Redlin’s interest in the out-of-doors can be traced to his childhood in Watertown, South Dakota. A motorcycle accident ended his dream of becoming a forest ranger, and he opted to pursue a career in the graphic arts. He earned a degree from the St. Paul School of Associated Arts and spent 25 years working in commercial art as layout artist, graphic designer, illustrator and art director. In his leisure time he researched wildlife subjects and settings.
In 1977, at the age of 40, Redlin burst onto the wildlife scene when his painting, “Winter Snows” appeared on the cover of The Farmer magazine. By 1979, demand for his work had become so great that he left his art-directing career to concentrate on painting wildlife.

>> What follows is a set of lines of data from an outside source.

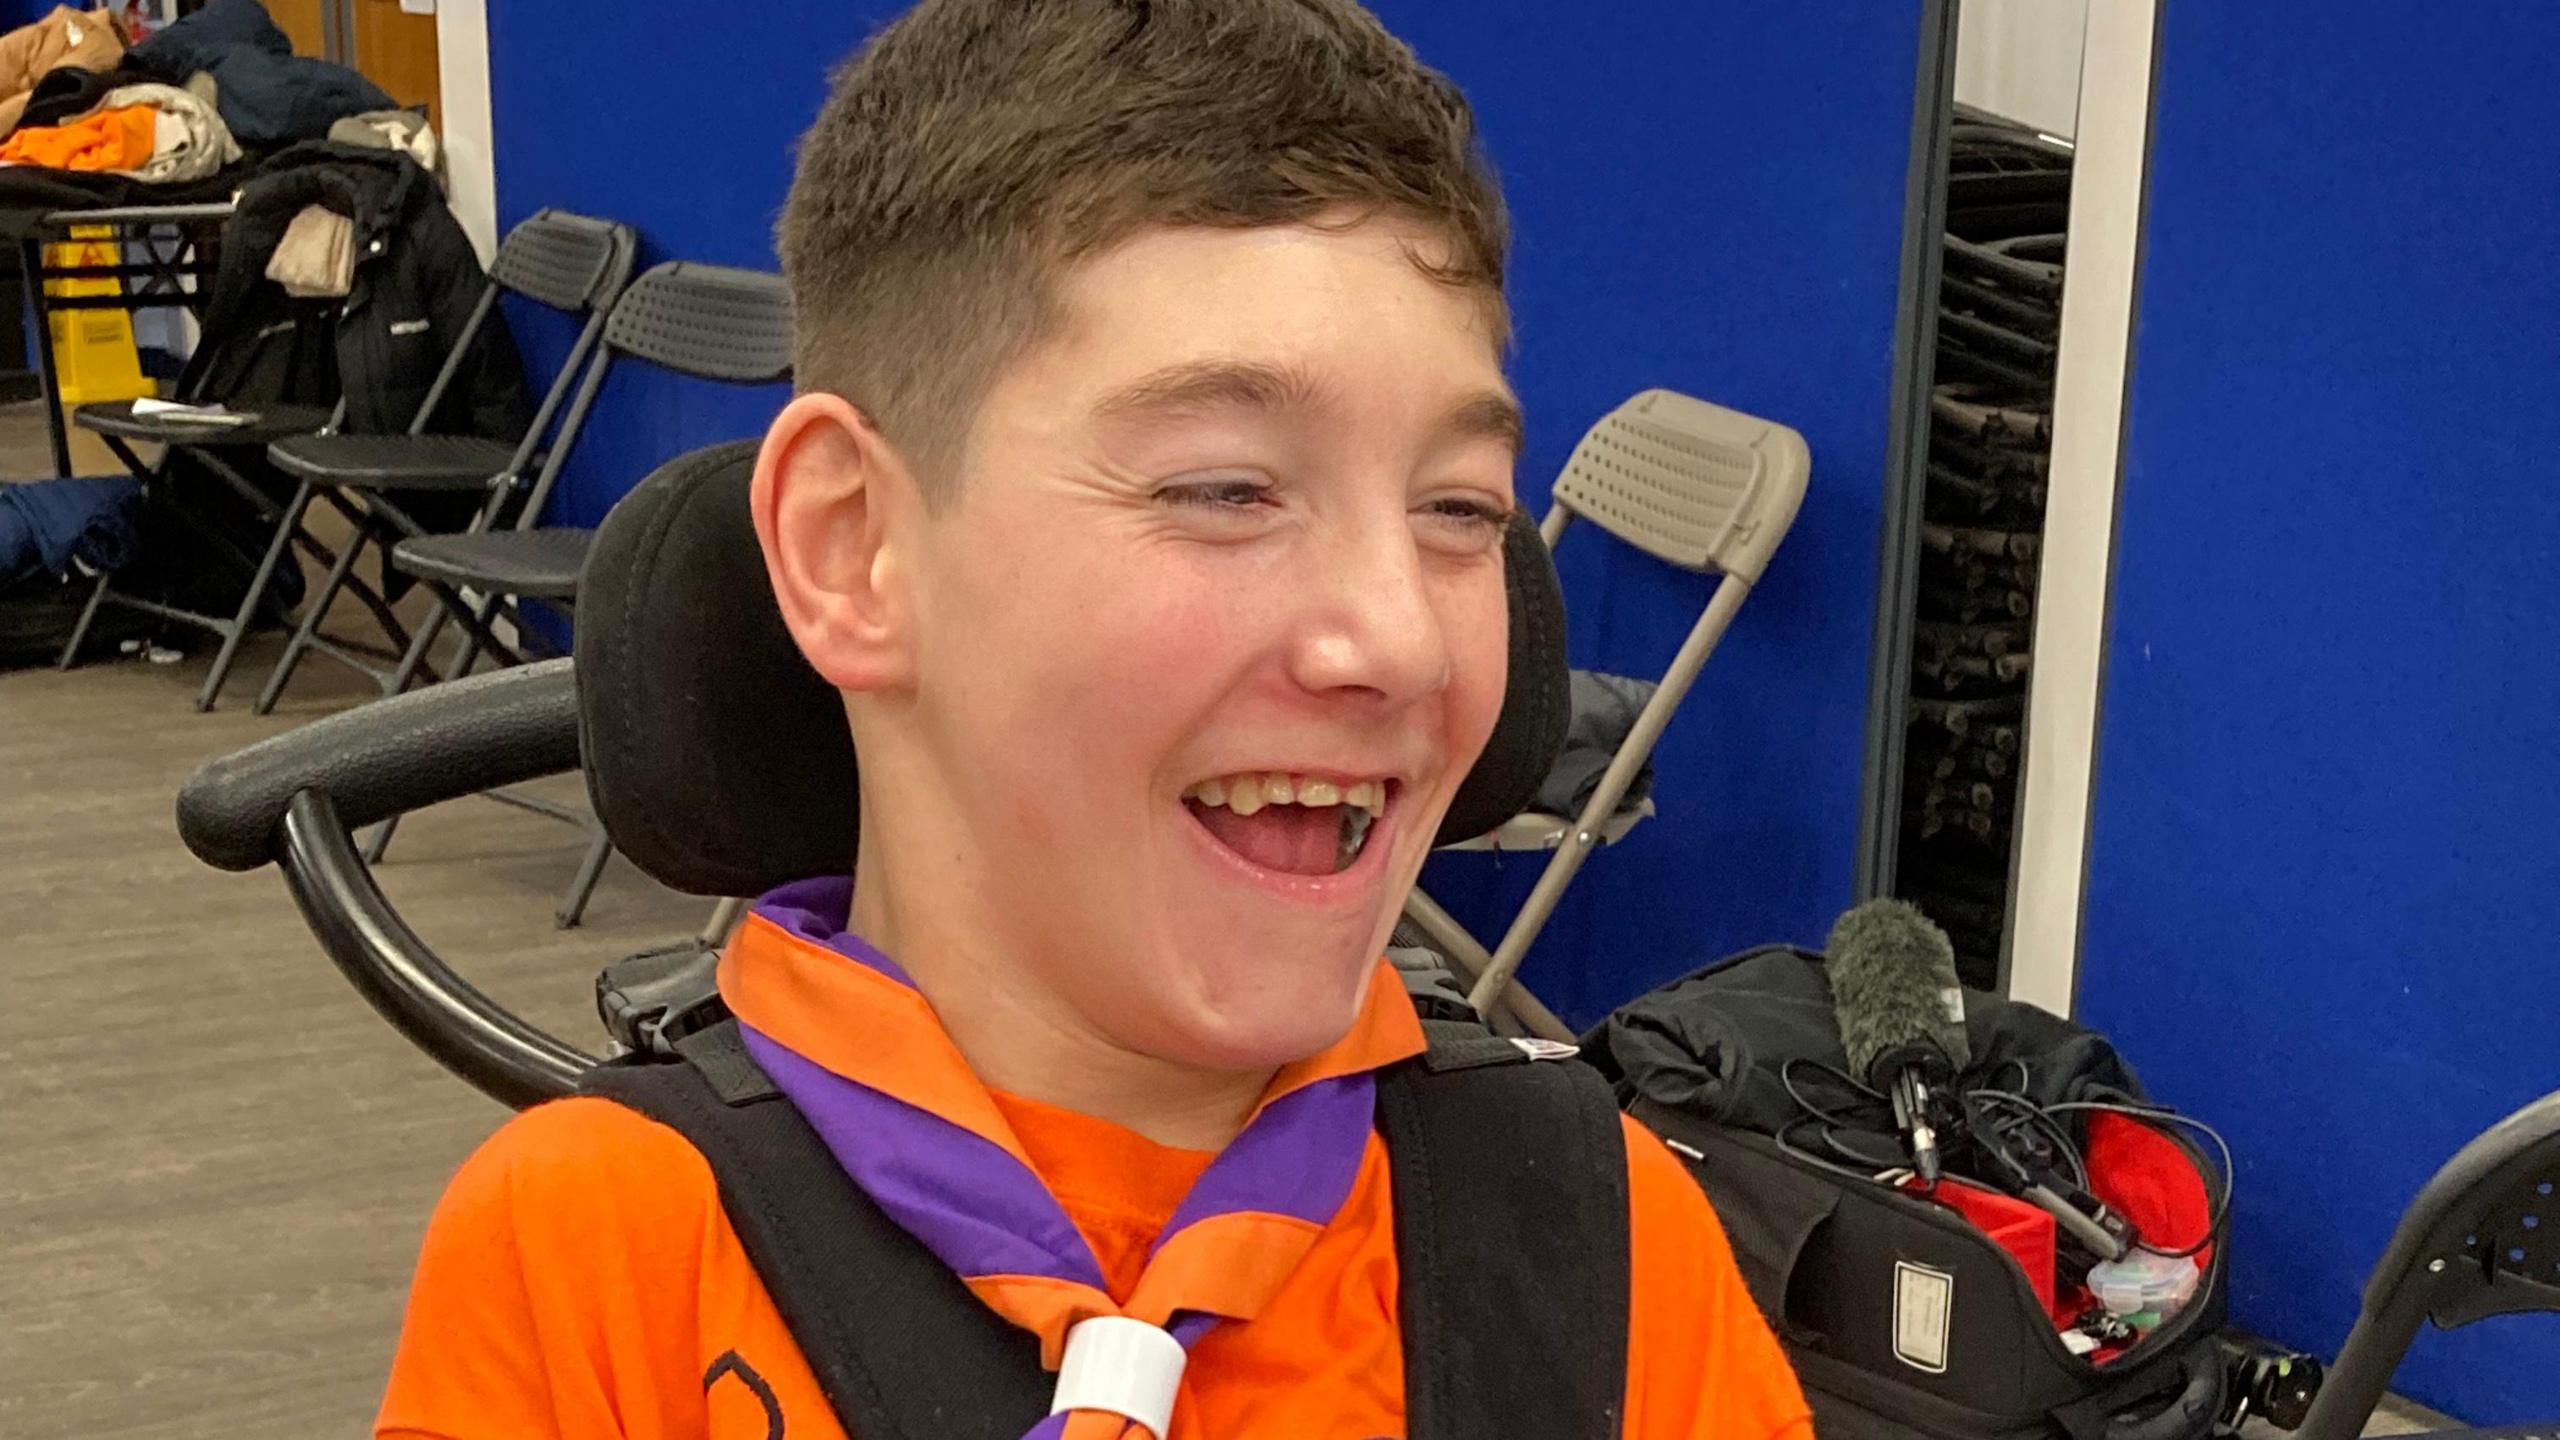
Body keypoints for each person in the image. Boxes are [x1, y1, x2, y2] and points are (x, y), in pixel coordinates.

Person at [375, 2, 1813, 1437]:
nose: (1397, 634)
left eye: (1460, 511)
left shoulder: (1602, 1244)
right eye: (1224, 489)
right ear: (852, 550)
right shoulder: (602, 1265)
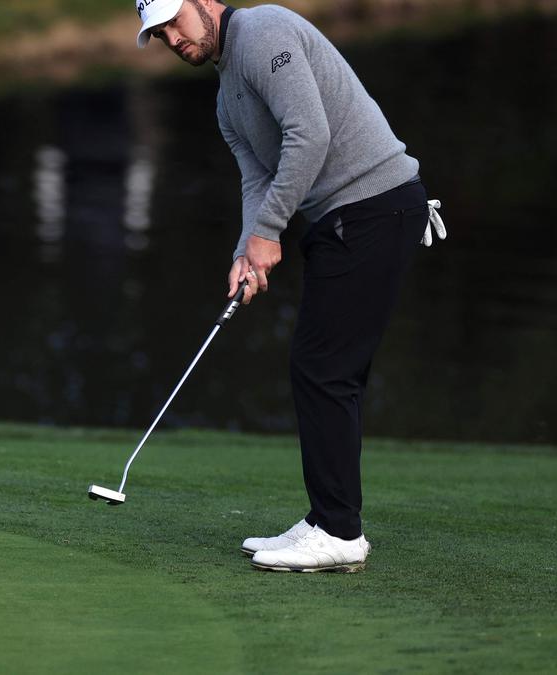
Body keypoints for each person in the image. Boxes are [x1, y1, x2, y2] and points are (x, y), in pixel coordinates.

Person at [134, 0, 445, 572]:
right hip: (345, 219)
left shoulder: (262, 31)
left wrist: (270, 233)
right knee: (324, 368)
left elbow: (310, 135)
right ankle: (328, 520)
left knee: (323, 368)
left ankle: (339, 532)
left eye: (174, 23)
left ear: (203, 2)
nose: (173, 40)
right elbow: (259, 178)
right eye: (158, 35)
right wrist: (245, 252)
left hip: (375, 206)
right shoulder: (227, 97)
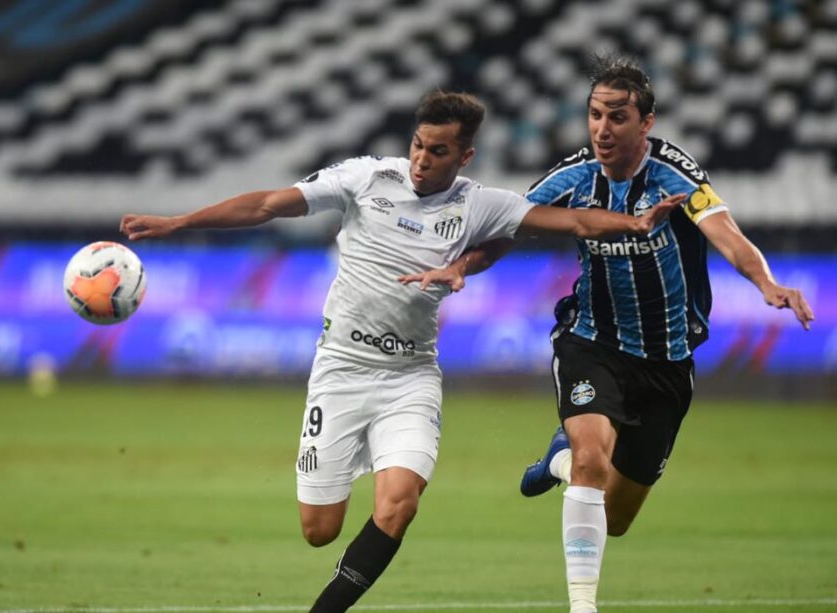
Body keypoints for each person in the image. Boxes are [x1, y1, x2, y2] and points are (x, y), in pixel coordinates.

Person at [120, 90, 680, 612]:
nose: (421, 161)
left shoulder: (478, 204)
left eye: (438, 152)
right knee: (319, 529)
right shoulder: (366, 177)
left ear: (464, 156)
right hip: (341, 370)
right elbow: (268, 204)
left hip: (410, 378)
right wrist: (180, 222)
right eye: (418, 145)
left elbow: (574, 220)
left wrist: (632, 224)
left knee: (399, 504)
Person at [398, 57, 815, 613]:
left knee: (614, 518)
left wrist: (766, 282)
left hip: (667, 361)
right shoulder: (574, 176)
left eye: (617, 117)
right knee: (592, 462)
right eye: (595, 115)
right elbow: (510, 226)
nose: (602, 128)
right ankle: (583, 605)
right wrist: (461, 267)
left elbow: (727, 234)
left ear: (646, 123)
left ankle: (559, 461)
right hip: (591, 342)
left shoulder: (675, 175)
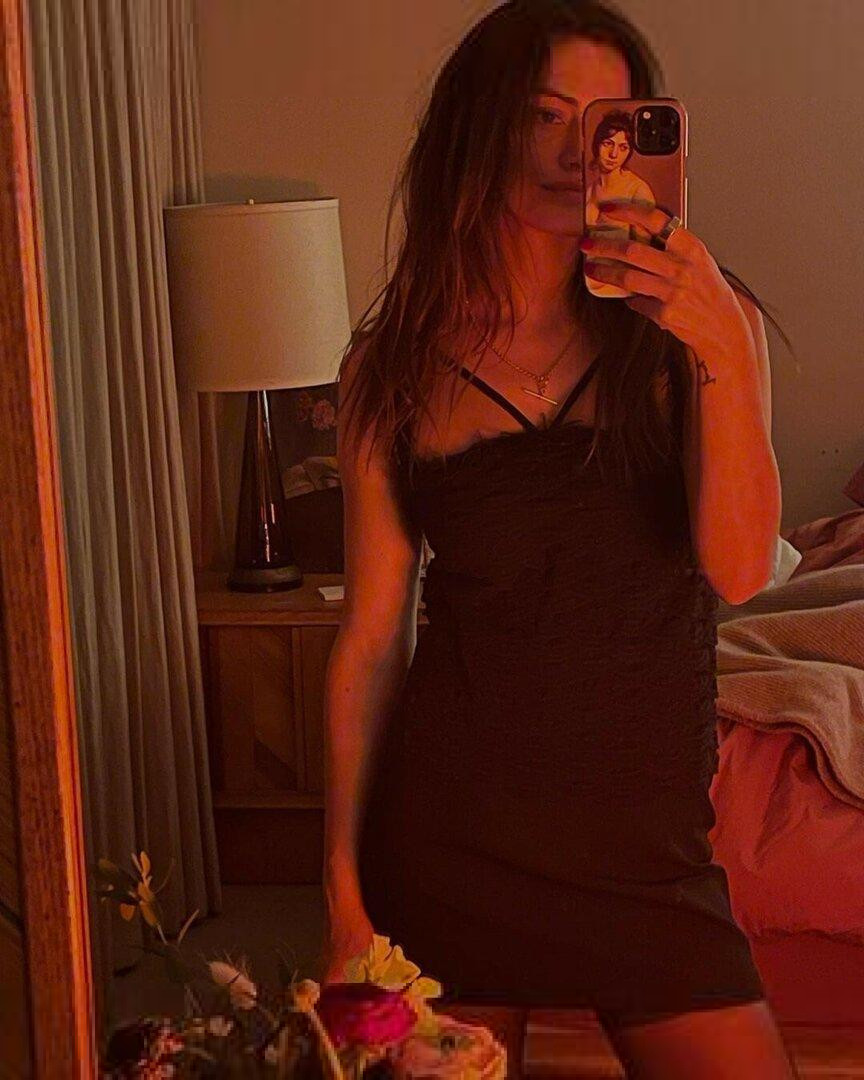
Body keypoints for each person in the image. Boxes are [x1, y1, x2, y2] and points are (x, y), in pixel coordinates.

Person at [320, 2, 799, 1077]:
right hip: (451, 843)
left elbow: (737, 567)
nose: (580, 152)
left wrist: (721, 347)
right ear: (477, 124)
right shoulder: (392, 369)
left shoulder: (698, 335)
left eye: (606, 121)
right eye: (544, 115)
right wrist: (343, 897)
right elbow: (373, 642)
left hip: (647, 858)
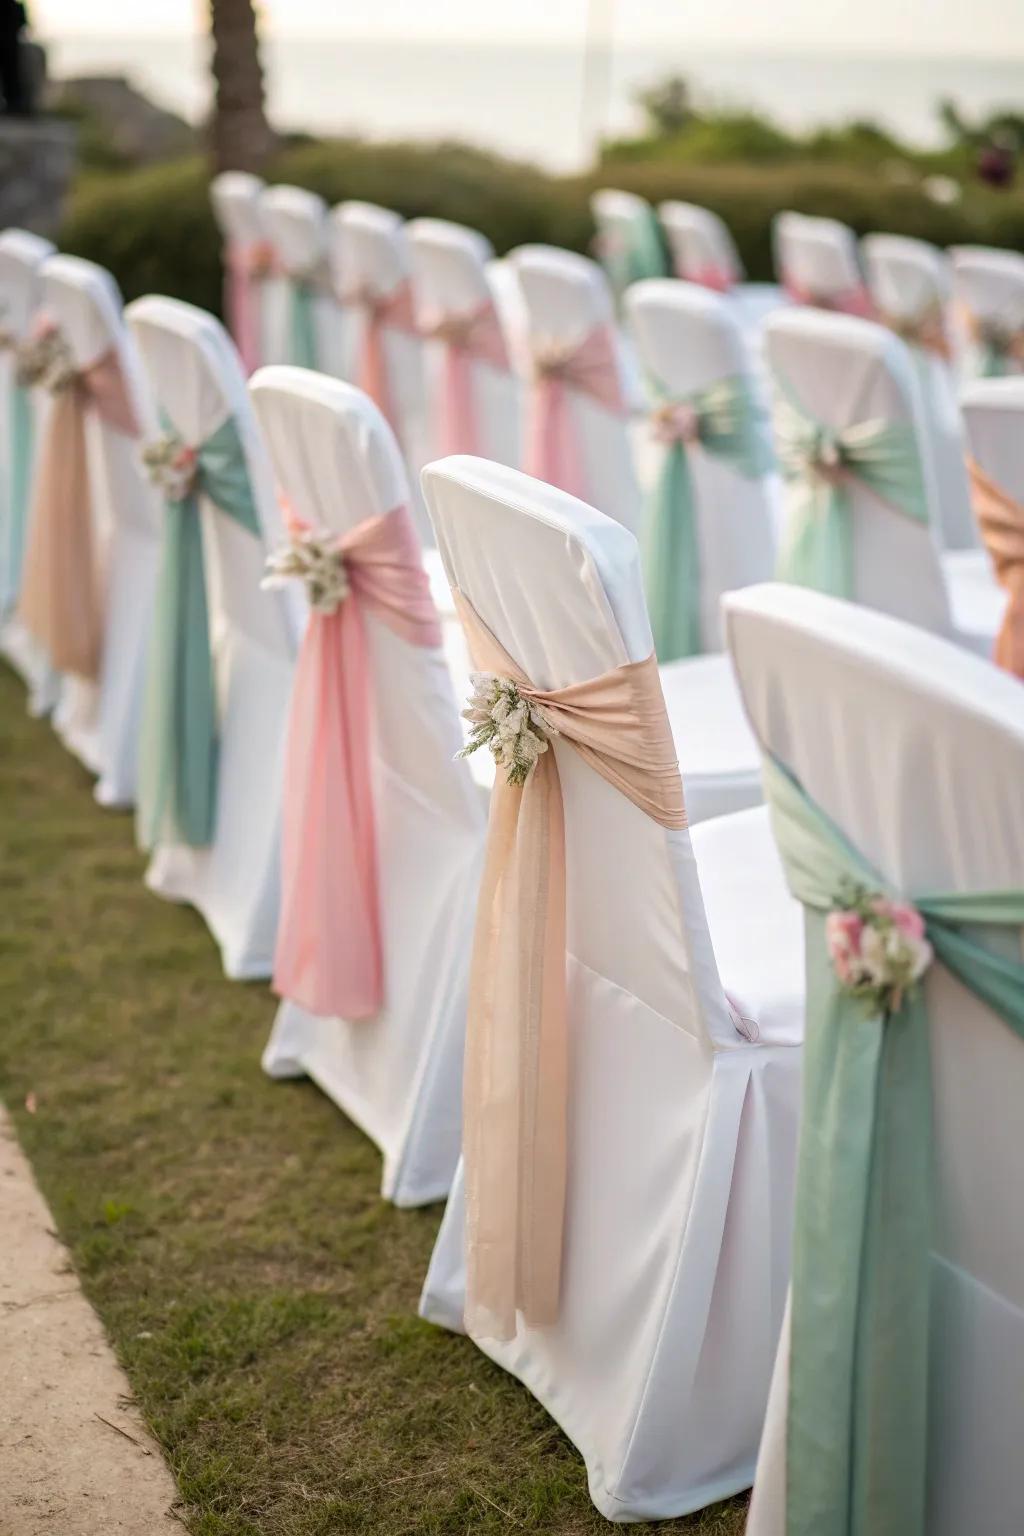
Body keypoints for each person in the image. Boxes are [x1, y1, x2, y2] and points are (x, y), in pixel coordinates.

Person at [0, 0, 30, 117]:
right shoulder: (14, 6)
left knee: (12, 75)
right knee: (12, 74)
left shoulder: (13, 6)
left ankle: (15, 104)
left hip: (10, 44)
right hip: (10, 44)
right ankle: (15, 104)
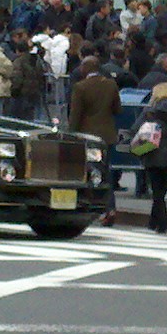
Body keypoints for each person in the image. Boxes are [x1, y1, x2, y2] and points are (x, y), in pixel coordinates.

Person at [68, 56, 120, 223]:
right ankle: (110, 208)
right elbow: (118, 109)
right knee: (106, 172)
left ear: (85, 68)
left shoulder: (80, 87)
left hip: (88, 136)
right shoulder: (111, 84)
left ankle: (91, 206)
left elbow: (75, 115)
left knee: (87, 172)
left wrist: (71, 135)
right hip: (108, 135)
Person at [137, 82, 167, 234]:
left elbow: (135, 128)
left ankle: (163, 223)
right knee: (161, 189)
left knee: (157, 192)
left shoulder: (149, 112)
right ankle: (153, 222)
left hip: (151, 153)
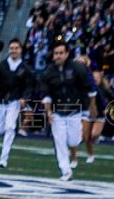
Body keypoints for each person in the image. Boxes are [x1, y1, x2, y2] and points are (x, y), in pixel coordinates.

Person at [38, 41, 97, 182]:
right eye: (56, 53)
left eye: (61, 53)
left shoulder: (78, 68)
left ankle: (71, 155)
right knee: (60, 141)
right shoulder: (48, 72)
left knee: (74, 140)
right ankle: (66, 170)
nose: (58, 56)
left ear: (67, 54)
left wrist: (92, 106)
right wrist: (48, 112)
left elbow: (91, 88)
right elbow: (45, 94)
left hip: (75, 110)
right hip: (57, 112)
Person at [0, 37, 34, 168]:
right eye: (11, 48)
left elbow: (28, 86)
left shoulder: (25, 68)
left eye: (16, 48)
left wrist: (24, 98)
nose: (13, 51)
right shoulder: (0, 66)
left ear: (20, 50)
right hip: (0, 101)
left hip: (14, 101)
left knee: (10, 127)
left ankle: (3, 158)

Since then, Redlin’s meteoric rise has been unparalleled in the filed of contemporary wildlife art. In 1981 and 1984, he won the Minnesota Duck Stamp competition, and in 1982, the Minnesota Troup Stamp contest. He also placed second that year in the Federal Duck Stamp Competition. He has been honored as Artist of the Year for Ducks Unlimited (National and Minnesota) and as Conservationist of the Year-Magnum Donor by the Minnesota Waterfowl Association for his gifts of entire print editions. The National Association of Limited Edition Dealers has three times presented him with the “Lithograph of the Year” award for excellence in the medium.
In 1985, Redlin added an entirely new artistic direction, limited edition collector plates. To date, he has released more than 30 editions, many of which are now available only on the secondary market. In addition to fine art and collector plates, Redlin’s images also appear in a variety of collectibles and decorative accessories. Cabins, homes and church sculptures adopted from some of his most popular art prints join music and keepsake boxes, steins and ornaments in collectors’ displays.
In 1987, Redlin began exploring his interest in Americana subjects and nostalgic scenes of yesteryear, painting several images for his American Memories and Country Doctor Collections. Since then his annual Christmas prints have attracted thousands of collectors from coast to coast.
In 1992, he completed his ambitious work, the America the Beautiful series, depicting each line in the first stanza of “America the Beautiful.” All eight, which depict American life from the settling of the west to the present day, were released as limited edition prints over a three- year period, ending in January, 1995. The series has been showcased in art and consumer magazines nationwide. “Terry Redlin Paints America the Beautiful,” a video presentation produced by Wild Wings, earned a coveted Telly Award in the 1993 national competition.
Redlin’s immense popularity can also be measured by the success of his books, “Opening Windows to the Wild, The Art of Terry Redlin,” released in 1987, and “Master of Memories,” issued ten years later. A critical as well as a commercial success, Redlin’s first book was a Certificate of Merit winner at the prestigious Printing Industries of America competition in 1988. Sales of “Master of Memories” have already introduced thousands to Redlin’s world.
Redlin derives the most satisfaction from his conservation work. Over the 17-year period from 1981-97, his donations to Ducks Unlimited raised more than $30 million, setting an all-time record in art sales for wetland preservation projects. By his own estimate, he has donated several million dollars in art to other nonprofit conservation organizations.
He was recently honored by the city of Sioux Falls, South Dakota, by having a school named in his honor. Terry Redlin Elementary School opened in the Fall of 1998.
Redlin’s most compelling project was the construction of a museum to house his original art in Watertown, South Dakota where he now resides. The museum, which also includes a state tourism office, Digistar theater and state of the art teleconferencing center, opened in June 1997. Over 750,000 visitors toured the Redlin Art Center in its first 18 months and in July 2000 the Redlin Art Center welcomed its one-millionth visitor. The artist donated the $10 million museum to the state in appreciation for an art scholarship he received after graduating from high school in Watertown.